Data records
=====

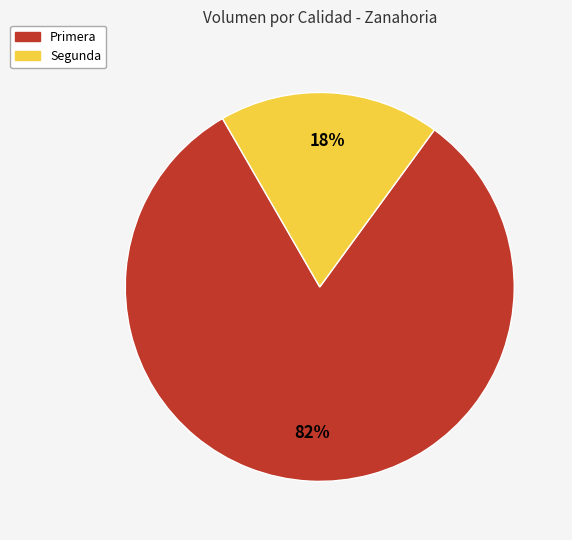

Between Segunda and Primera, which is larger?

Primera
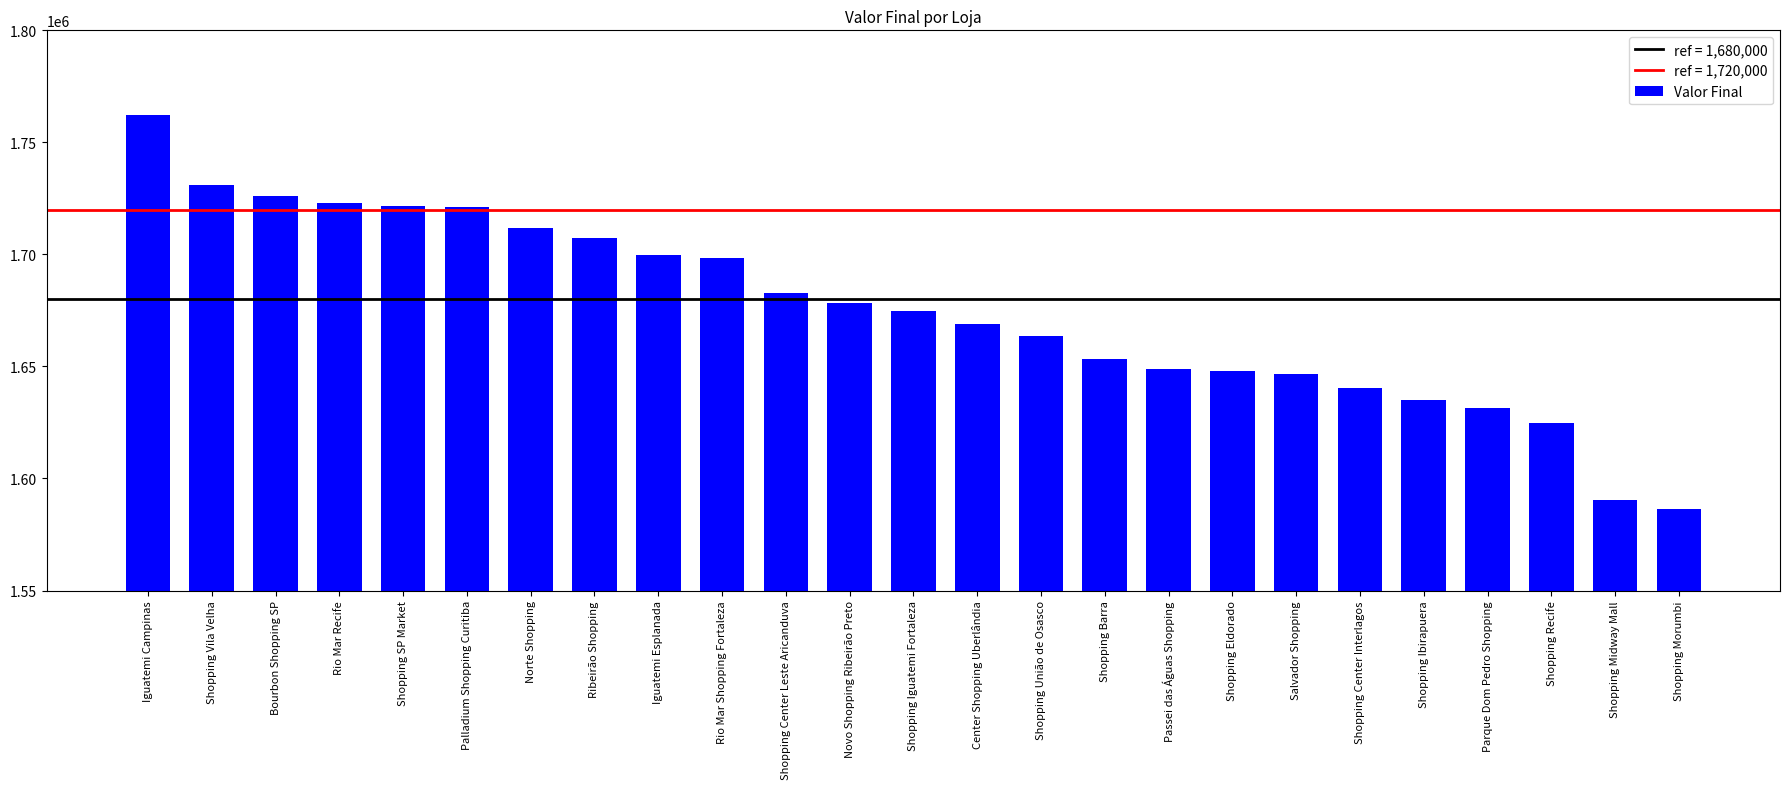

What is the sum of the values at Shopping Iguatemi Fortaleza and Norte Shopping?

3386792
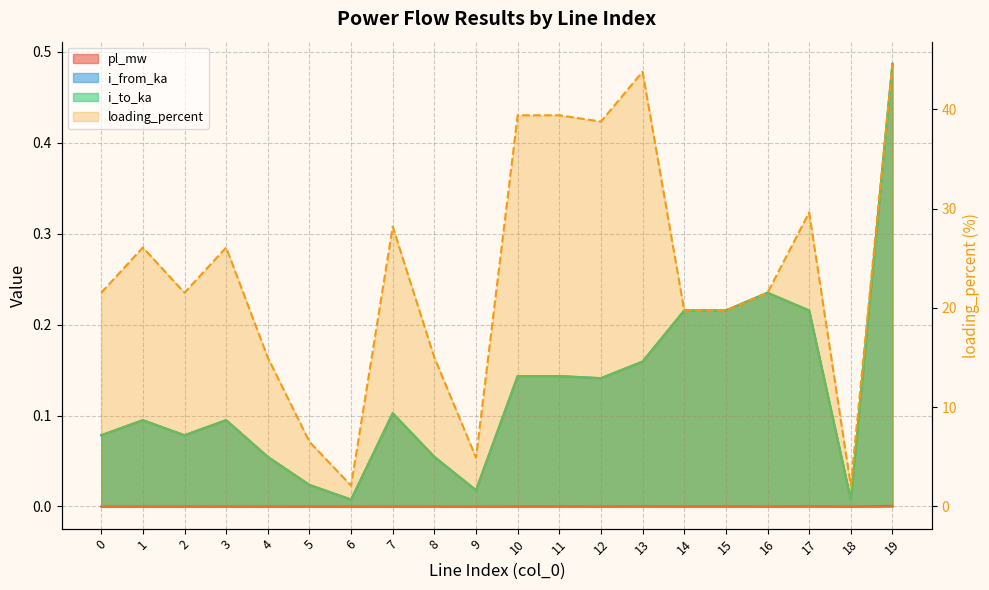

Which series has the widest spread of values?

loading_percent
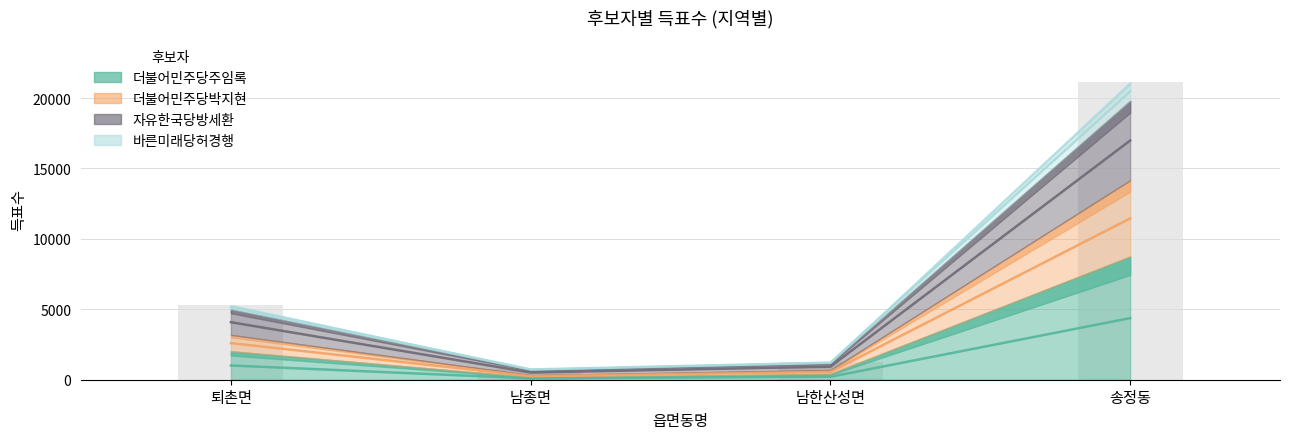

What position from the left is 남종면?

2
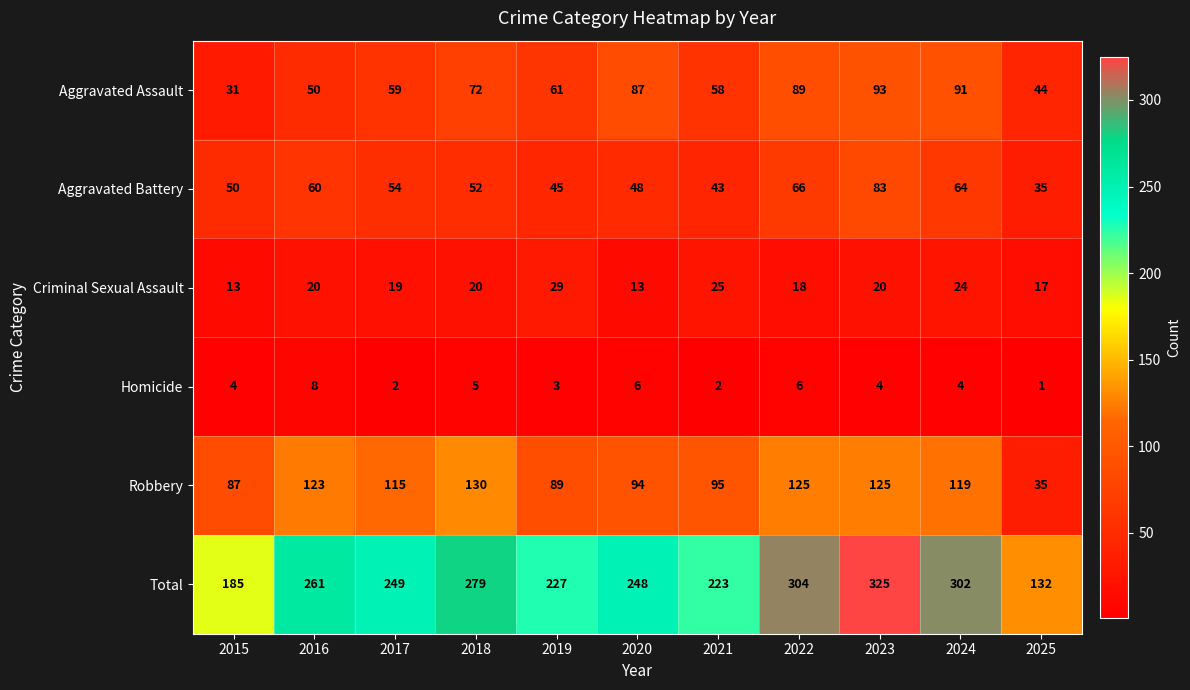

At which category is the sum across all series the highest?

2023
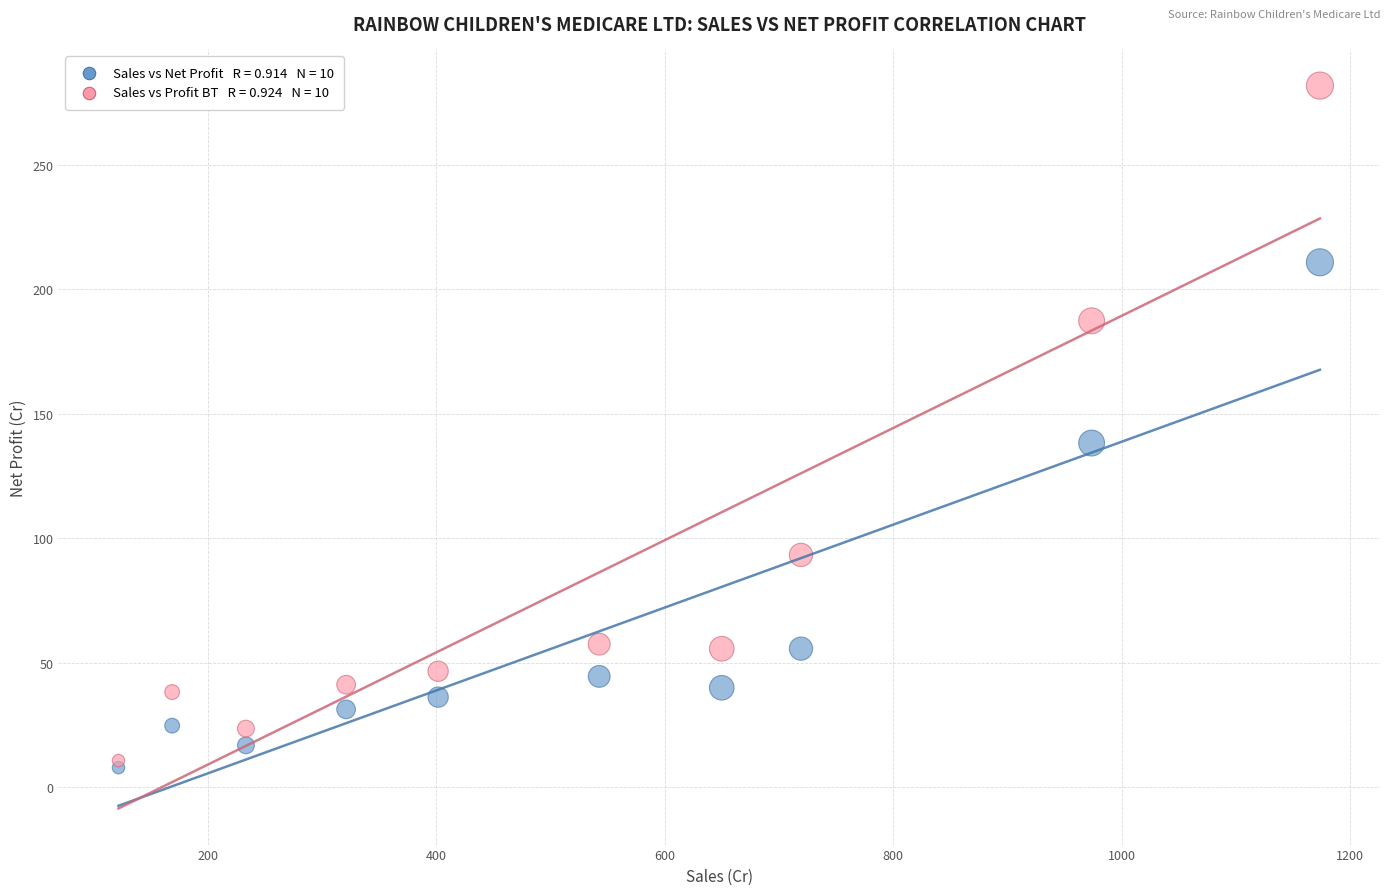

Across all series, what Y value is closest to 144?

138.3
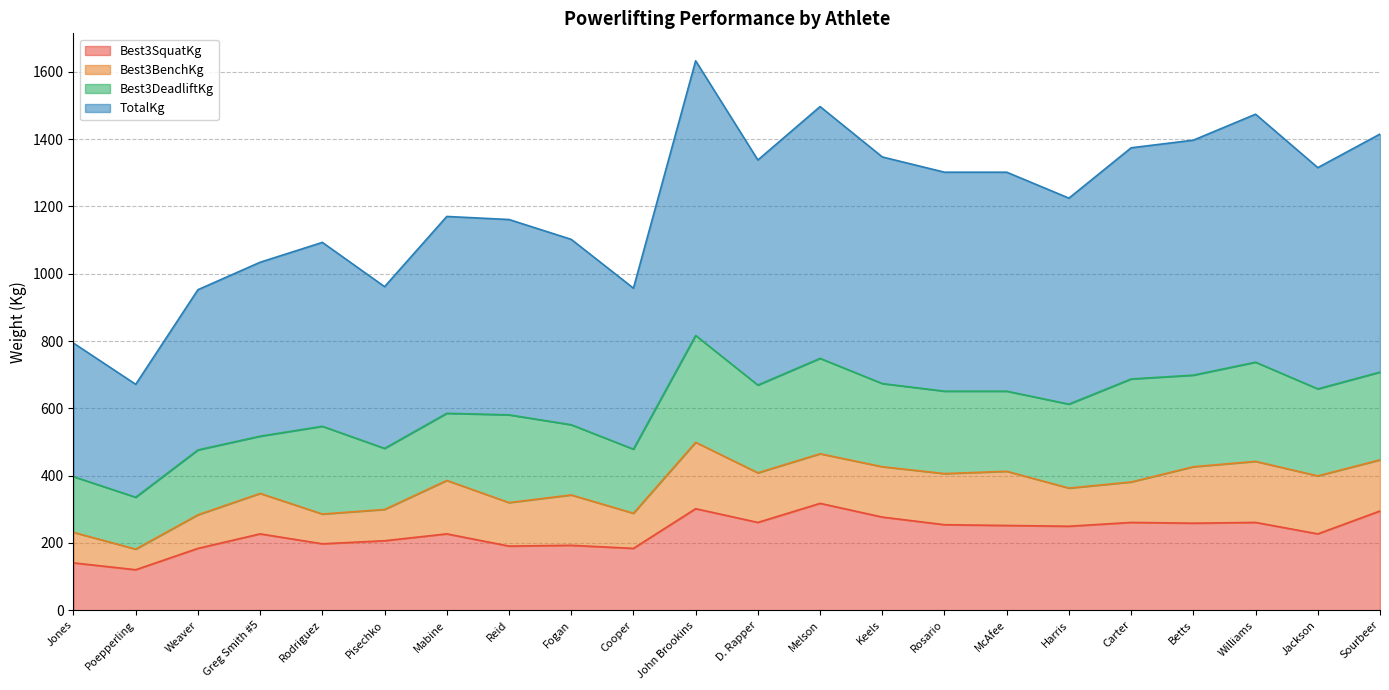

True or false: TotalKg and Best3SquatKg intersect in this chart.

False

=====

TRY IT
Transcribe all of the data records above word for word, leaving the pictures out.

TASK SOLUTION
Between Segunda and Primera, which is larger?

Primera

What is the sum of the values at Shopping Iguatemi Fortaleza and Norte Shopping?

3386792

Which series has the widest spread of values?

loading_percent

What position from the left is 남종면?

2

At which category is the sum across all series the highest?

2023

Across all series, what Y value is closest to 144?

138.3

True or false: TotalKg and Best3SquatKg intersect in this chart.

False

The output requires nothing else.